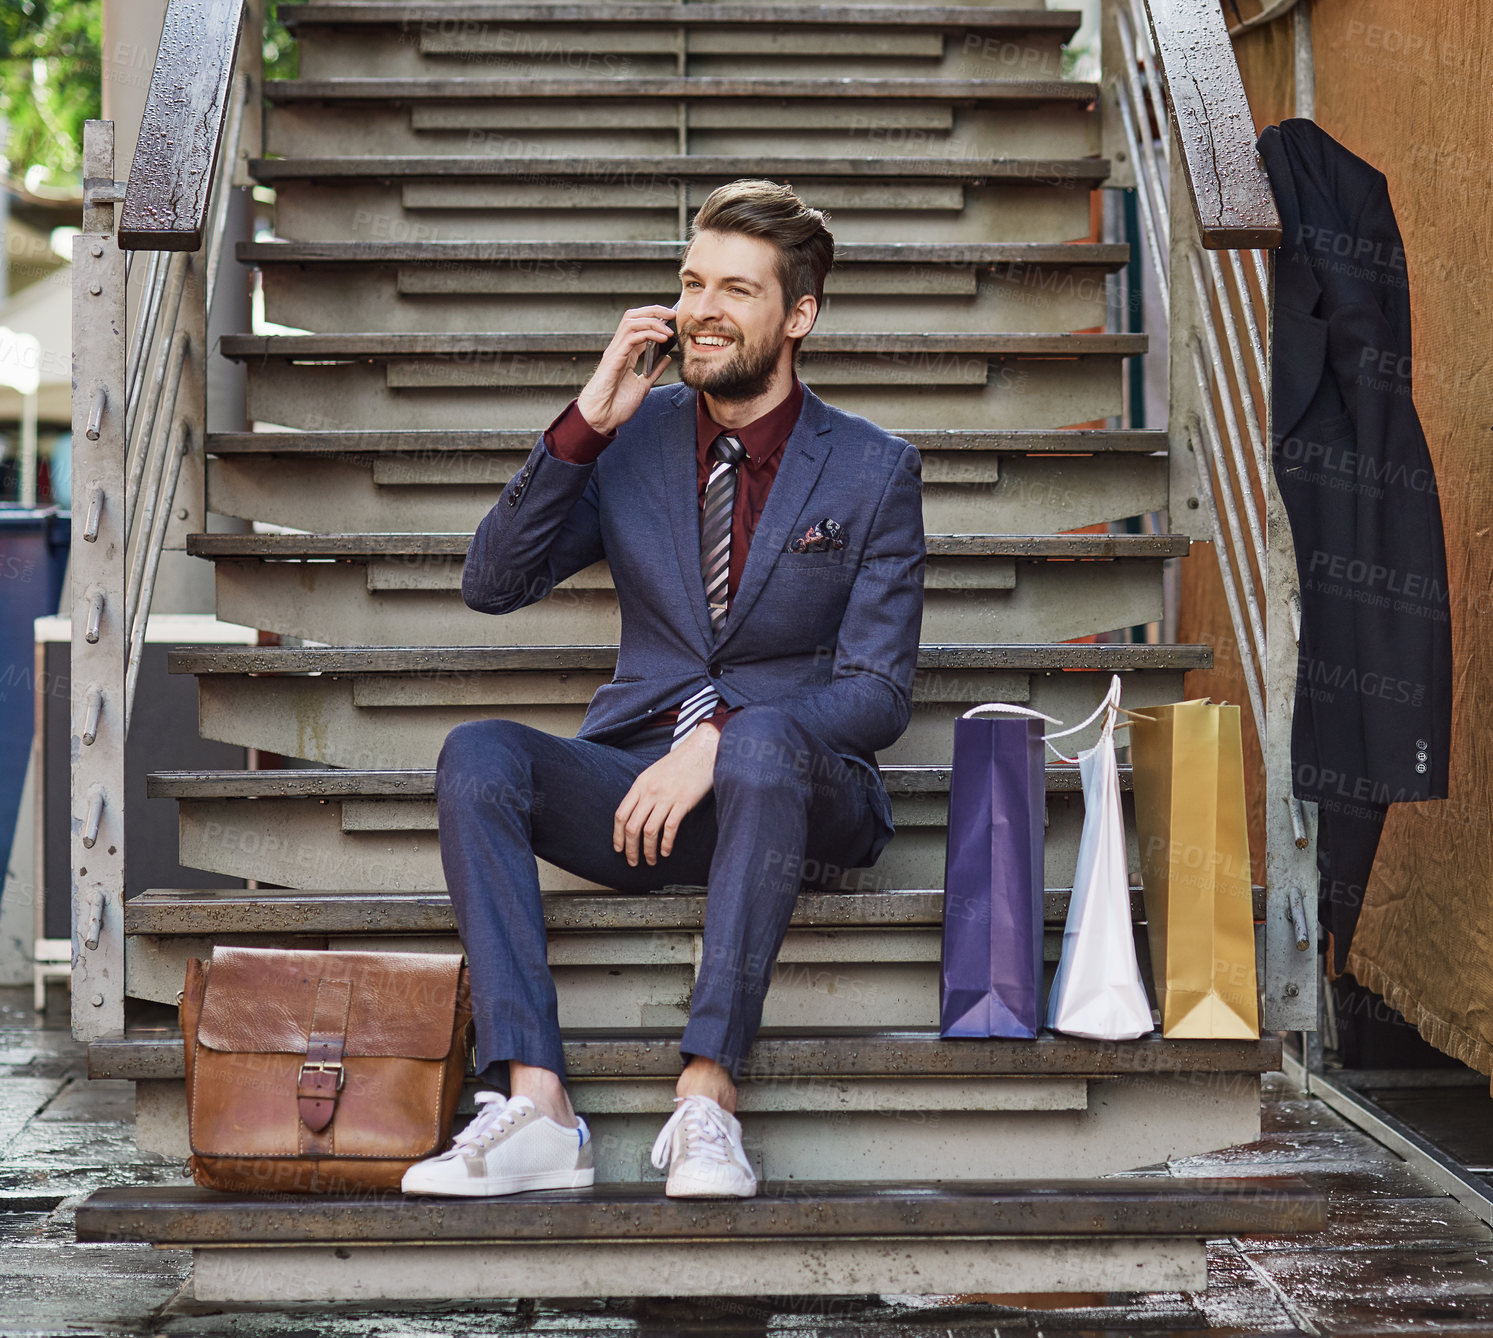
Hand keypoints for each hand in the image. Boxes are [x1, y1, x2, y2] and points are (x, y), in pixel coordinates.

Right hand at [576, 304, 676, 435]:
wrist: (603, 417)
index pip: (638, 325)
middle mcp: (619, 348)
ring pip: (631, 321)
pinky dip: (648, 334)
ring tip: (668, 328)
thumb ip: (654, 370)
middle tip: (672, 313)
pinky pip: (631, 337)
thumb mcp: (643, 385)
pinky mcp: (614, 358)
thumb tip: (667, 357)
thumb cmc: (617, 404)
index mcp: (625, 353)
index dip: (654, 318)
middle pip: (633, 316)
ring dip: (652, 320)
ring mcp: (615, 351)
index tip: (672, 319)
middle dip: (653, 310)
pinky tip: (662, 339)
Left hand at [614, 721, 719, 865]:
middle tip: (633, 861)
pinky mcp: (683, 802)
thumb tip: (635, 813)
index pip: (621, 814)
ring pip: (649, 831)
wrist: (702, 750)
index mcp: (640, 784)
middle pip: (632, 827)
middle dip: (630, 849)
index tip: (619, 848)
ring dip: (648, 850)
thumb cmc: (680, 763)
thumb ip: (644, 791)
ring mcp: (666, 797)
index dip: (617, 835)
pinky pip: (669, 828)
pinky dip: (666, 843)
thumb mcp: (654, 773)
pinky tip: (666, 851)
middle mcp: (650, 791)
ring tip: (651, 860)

= = = = = = =

Copy every record above exactly, leaving out the pictures.

- RESULT OF THIS EXERCISE -
Hand keypoints for each hand in the image. Boxes are [x1, y1, x2, y2] and points are (x, y), in pixel coordinates.

Right hand at [576, 304, 676, 435]:
wrist: (603, 417)
index pip: (638, 325)
middle mcp: (619, 348)
ring pip: (631, 321)
pinky dip: (648, 334)
ring tip: (668, 328)
thumb ip: (654, 370)
middle tip: (672, 313)
pinky pip: (631, 337)
thumb mcp: (643, 385)
pinky mcp: (614, 358)
thumb tip: (667, 357)
thumb cmc: (617, 404)
index mcp: (625, 353)
index dip: (654, 318)
middle pip: (633, 316)
ring dip: (652, 320)
ring mcp: (615, 351)
index tip: (672, 319)
middle dip: (653, 310)
pinky tip: (662, 339)
Left hand at [614, 721, 719, 865]:
middle tip: (633, 861)
pinky mcp: (683, 802)
thumb tip: (635, 813)
index pip: (621, 814)
ring pip: (649, 831)
wrist: (702, 750)
index mcp: (640, 784)
middle pip: (632, 827)
middle dip: (630, 849)
index tip: (619, 848)
ring dip: (648, 850)
thumb cmc: (680, 763)
thumb ip: (644, 791)
ring mcp: (666, 797)
index dip: (617, 835)
pinky pip: (669, 828)
pinky dip: (666, 843)
thumb mcp: (654, 773)
pinky tip: (666, 851)
middle mcp: (650, 791)
ring tip: (651, 860)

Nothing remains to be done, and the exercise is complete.